Work request —
Work out the number of lines in the listing that include the string "center". Reply with that number alone.

Recorded information —
BEGIN
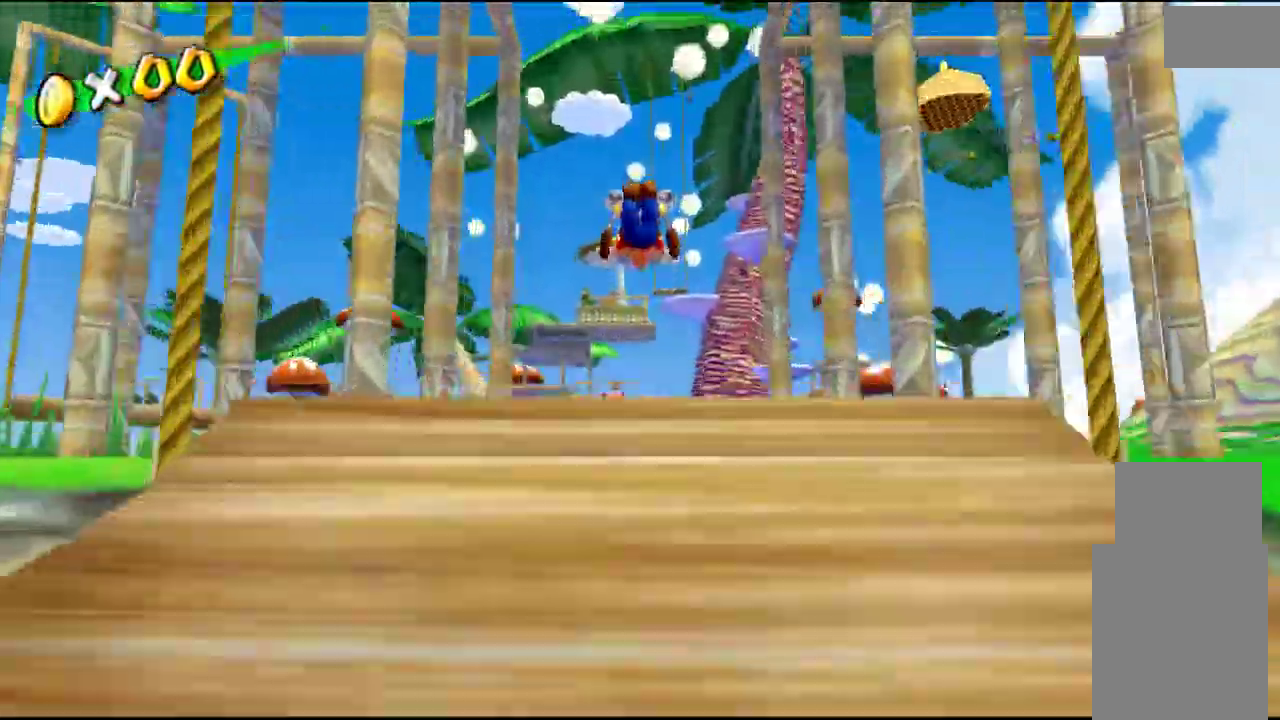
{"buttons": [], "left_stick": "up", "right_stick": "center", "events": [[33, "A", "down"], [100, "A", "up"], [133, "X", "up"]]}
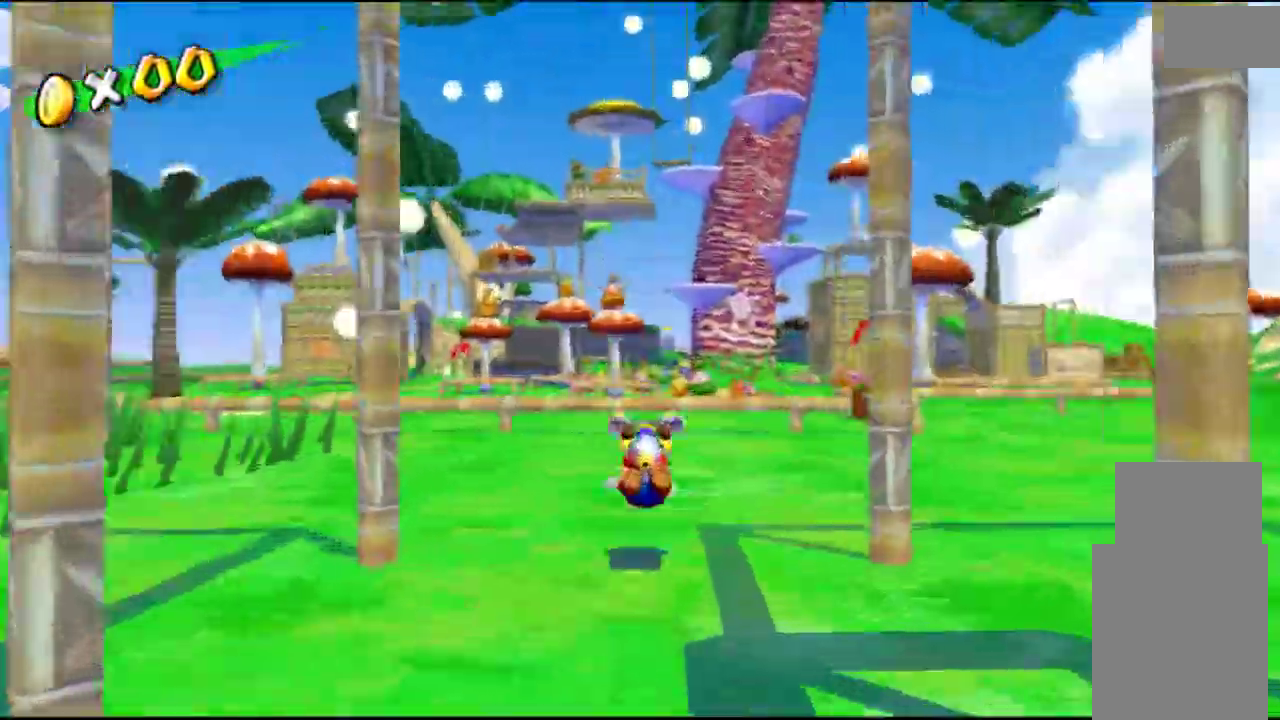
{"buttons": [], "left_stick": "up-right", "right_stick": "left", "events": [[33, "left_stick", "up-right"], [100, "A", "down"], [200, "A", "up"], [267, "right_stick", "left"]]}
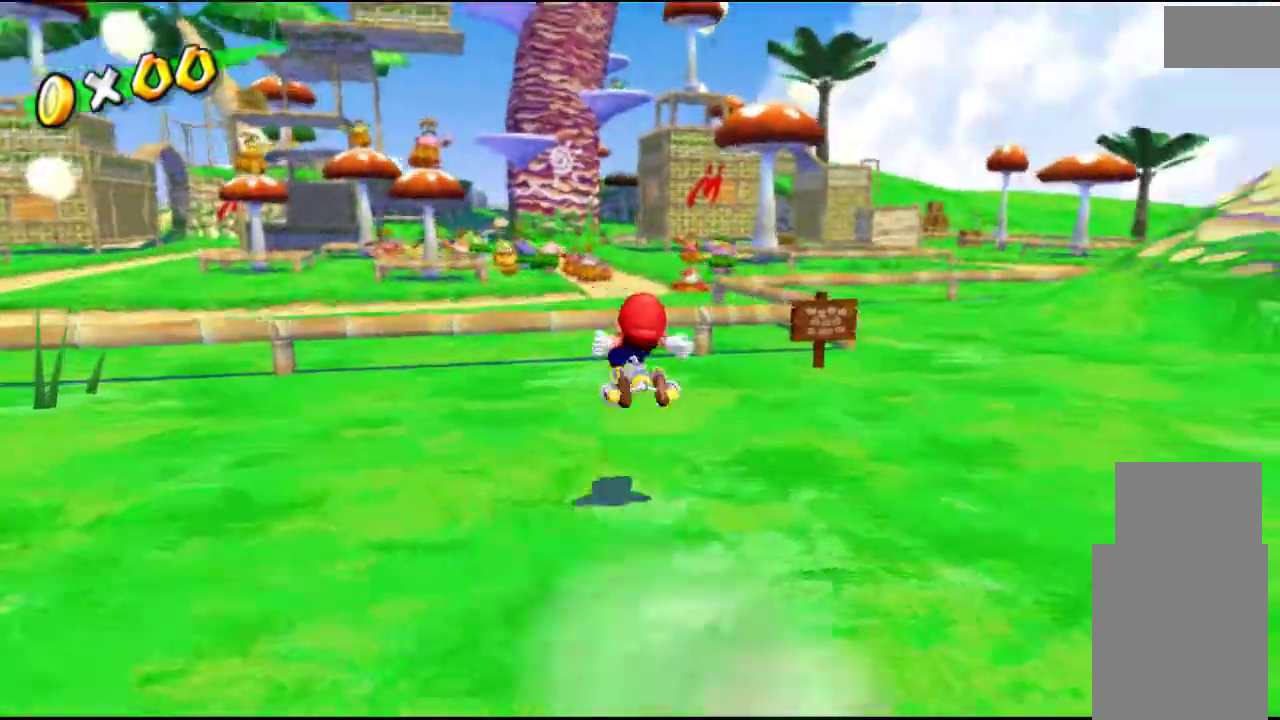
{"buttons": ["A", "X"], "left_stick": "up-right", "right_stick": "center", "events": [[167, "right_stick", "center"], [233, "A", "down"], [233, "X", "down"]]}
END
Answer to this exercise —
2